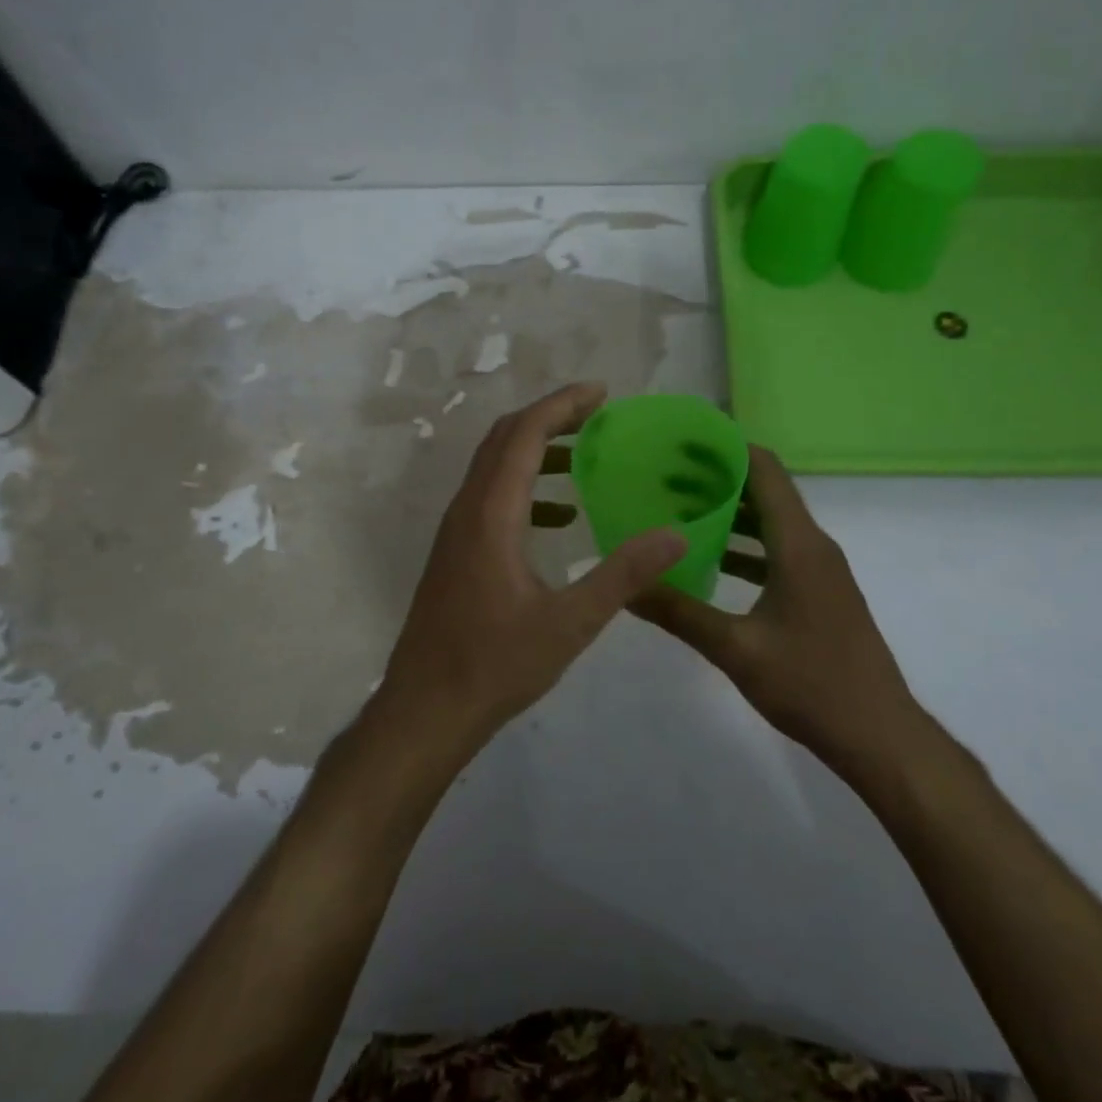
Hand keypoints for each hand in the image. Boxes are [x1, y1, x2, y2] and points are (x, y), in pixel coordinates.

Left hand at [379, 382, 686, 750]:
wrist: (426, 709)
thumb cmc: (496, 665)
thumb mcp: (570, 623)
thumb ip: (623, 575)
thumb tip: (676, 535)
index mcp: (491, 514)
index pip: (525, 435)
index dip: (563, 404)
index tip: (602, 392)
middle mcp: (467, 510)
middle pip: (505, 439)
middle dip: (551, 417)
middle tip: (599, 414)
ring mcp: (456, 531)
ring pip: (494, 466)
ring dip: (538, 449)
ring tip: (587, 454)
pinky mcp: (455, 552)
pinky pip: (491, 497)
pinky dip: (527, 487)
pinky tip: (561, 516)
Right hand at [632, 446, 923, 763]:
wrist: (880, 736)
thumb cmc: (811, 684)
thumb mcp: (735, 649)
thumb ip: (678, 612)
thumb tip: (625, 587)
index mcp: (798, 544)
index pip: (764, 470)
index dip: (726, 448)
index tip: (682, 442)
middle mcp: (813, 546)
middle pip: (764, 492)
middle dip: (717, 479)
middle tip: (664, 477)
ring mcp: (820, 570)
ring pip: (770, 524)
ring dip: (728, 514)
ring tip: (677, 512)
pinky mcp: (819, 593)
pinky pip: (777, 552)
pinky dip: (743, 547)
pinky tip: (709, 562)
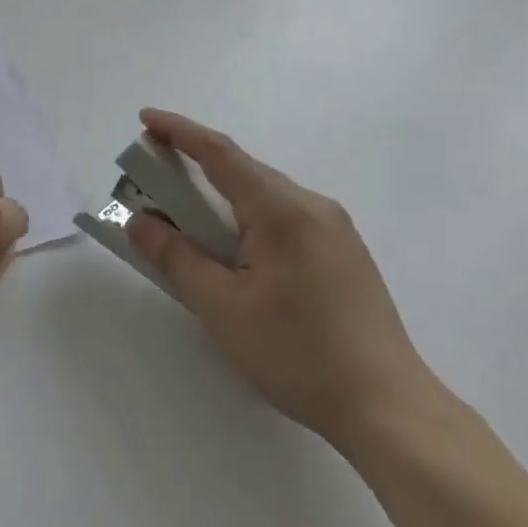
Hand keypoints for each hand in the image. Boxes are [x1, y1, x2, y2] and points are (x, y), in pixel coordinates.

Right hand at [124, 109, 440, 450]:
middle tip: (154, 176)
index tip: (145, 118)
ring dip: (223, 196)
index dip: (179, 132)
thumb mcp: (221, 308)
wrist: (388, 408)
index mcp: (281, 209)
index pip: (220, 154)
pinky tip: (238, 249)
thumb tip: (140, 222)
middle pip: (244, 171)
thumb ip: (175, 258)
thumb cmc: (297, 354)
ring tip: (189, 218)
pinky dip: (249, 217)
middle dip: (195, 165)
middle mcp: (312, 205)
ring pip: (266, 195)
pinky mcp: (345, 253)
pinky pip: (285, 217)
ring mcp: (335, 229)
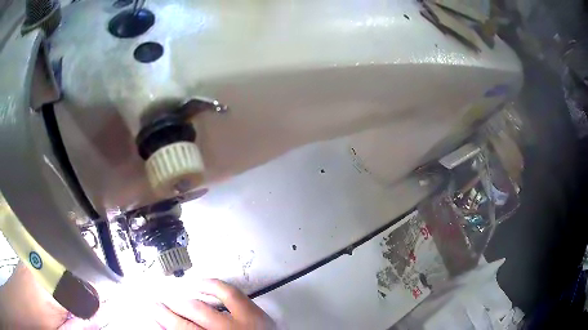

# # #

**Problem to solve**:
Lines above with "pinky" in them are the ones to copy.

**Output for this exercise**:
pinky mcp: (455, 552)
pinky pip: (491, 497)
pinky dip: (527, 487)
pinky tip: (561, 516)
pinky mcp: (819, 593)
pinky pip: (777, 552)
pinky dip: (743, 547)
pinky tip: (709, 562)
pinky tip: (238, 249)
pinky dip: (249, 217)
pinky mcp: (345, 253)
pinky pip: (285, 217)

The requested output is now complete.